Xi Jinping and the Maritime Silk Road: The Indian Dilemma

15 Sep, 2014    ·   4662

Dr Vijay Sakhuja presents an India agenda to the Chinese MSR initiative.

New Delhi is abuzz with speculation that President Xi Jinping could raise the issue of Maritime Silk Road (MSR) during his visit to India this week and explore business, investments and trade opportunities for China in India. At least three reasons can be identified to uphold the above assumption; first, the issue of MSR was raised during President Hamid Ansari’s visit to China in July this year and the Indian side had indicated that New Delhi would examine the idea. The Chinese would be keen for a response from the Indian side and India may push for the BCIM (Bangladesh, China, India and Myanmar) corridor to which it has offered wholehearted support and it serves the interests of all the partners. 
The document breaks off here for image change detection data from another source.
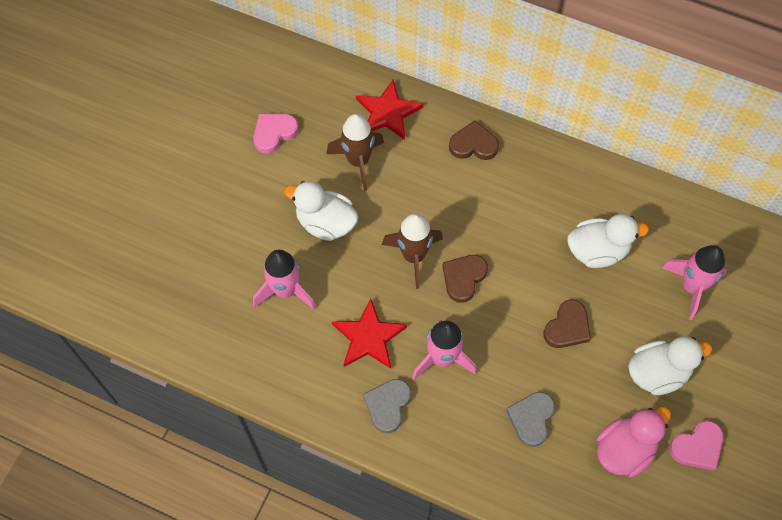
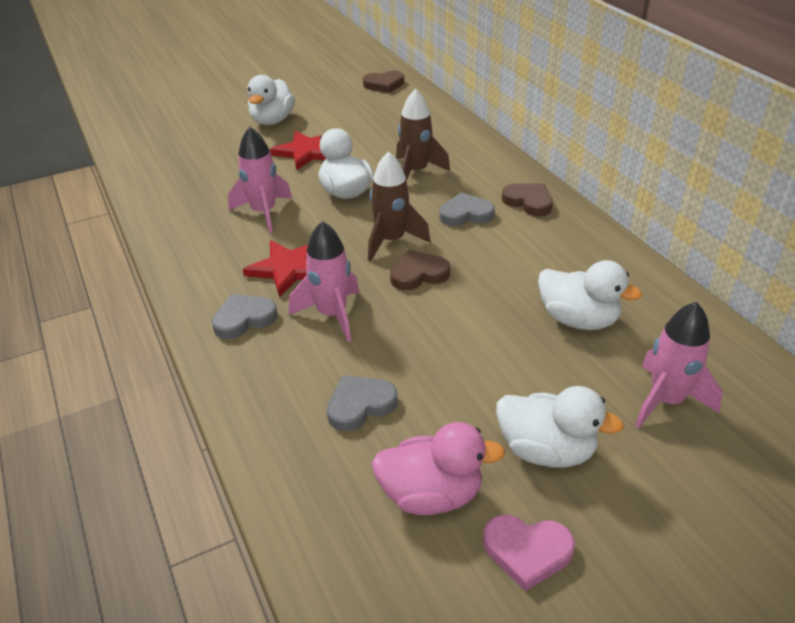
camera: 40 degrees right, 25 degrees down
(163, 167) = (272, 121): none -> white duck
(274, 133) = (371, 135): pink heart -> none
(387, 112) = (474, 158): red star -> red star (306, 152)
(440, 189) = (465, 214): none -> grey heart
(567, 327) = (481, 357): brown heart -> brown heart (384, 84)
The second reason is that the MSR is a pet project of the Chinese President and is believed to have been driven by his knowledge of ancient Chinese cultural and trade connections with the outside world. Apparently, between 1985 and 2002, Xi had personally taken interest in the Quanzhou Maritime Museum, and according to the curator, Xi had perused through the ancient historical records, artifacts and exhibits at the museum and may have ‘learnt a lot about China’s maritime history’ which could have been the driver for his interest in MSR. Xi even secured substantial government grants for the museum. Incidentally, Quanzhou is home to several ancient shrines and temples built by Tamil communities who had established trading contacts with the Chinese during the Song (960-1279) and Yuan (1279-1368) periods. Given his knowledge of ancient maritime trade and cultural connections between India and China, Xi may recall the cultural and Buddhist connections between the two countries. It is pertinent to mention that China has committed US $1 million for the Nalanda University.  
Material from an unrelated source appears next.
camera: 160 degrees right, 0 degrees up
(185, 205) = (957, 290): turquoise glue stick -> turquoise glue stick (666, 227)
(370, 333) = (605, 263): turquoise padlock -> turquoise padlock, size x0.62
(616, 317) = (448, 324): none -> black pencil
Third, Xi Jinping has been hard selling the MSR among a number of countries in Asia, Africa, and as far as Europe. The MSR was first discussed in 2013 with the ASEAN countries and apparently they were a little apprehensive about the idea. But now Singapore has come out in full support and Prime Minister Lee Hsien Loong has indicated that the MSR could act as a catalyst for development of the region. In South Asia, Sri Lanka and Maldives appear to be favourably disposed about the opportunity to build maritime infrastructure and the idea is fast gaining traction in Bangladesh.  Xi Jinping would have discussed the MSR with Pakistan too but Beijing had to postpone the visit to Islamabad due to prevailing political situation in the country. Interestingly, the MSR was also discussed with Iran. The MSR foot print in Africa is in Kenya and a few European countries appear to be onboard. 
An Indian Response to the MSR
What could be India’s response in case MSR comes up for discussions or Xi makes a reference to it during the visit? But before doing that, it is useful to understand the dominant discourse in India about the MSR. The Indian strategic community believes that the MSR can potentially help China consolidate its naval / maritime strategy of access and basing in the Indian Ocean in support of PLA Navy’s future operations. Further, the MSR is essentially a Chinese ploy to dismiss the notion of ‘string of pearls’ strategy, dispel the ‘China threat’ in the Indian Ocean, and legitimize its engagement in various maritime infrastructure projects along the route. China is also facing a number of problems in East and South China Sea over the Senkaku Island with Japan and South China Sea with the Philippines and Vietnam. It must also contend with the United States with whom these is a near continuous ‘silent tension’ which at times shows up in the form of incidents at sea and now in the air.  In essence, China has its hands full with a number of strategic ‘hot spots’ that can affect its ambitions and aspirations of its ‘peaceful and harmonius’ development. 
It appears that government in New Delhi may have been pushed into a ‘MSR dilemma’. On the one hand, ‘come, and make in India’ is the new mantra of the government, while on the other the ‘China threat’ looms large in the minds of the policy makers given that little progress has been made to resolve the boundary issue in the Himalayas, systematic buildup of military infrastructure along the border, and deployment of missiles in Tibet that may be targeting Indian strategic installations. 
India would be tempted to part take what the Chinese offer in terms of the MSR but would China be willing to address bilateral security issues.  New Delhi would also not like to be caught in a position where it is accused of cozying up to Japan who have offered nearly US $ 33 billion in investment in India, and deprive China of such opportunities.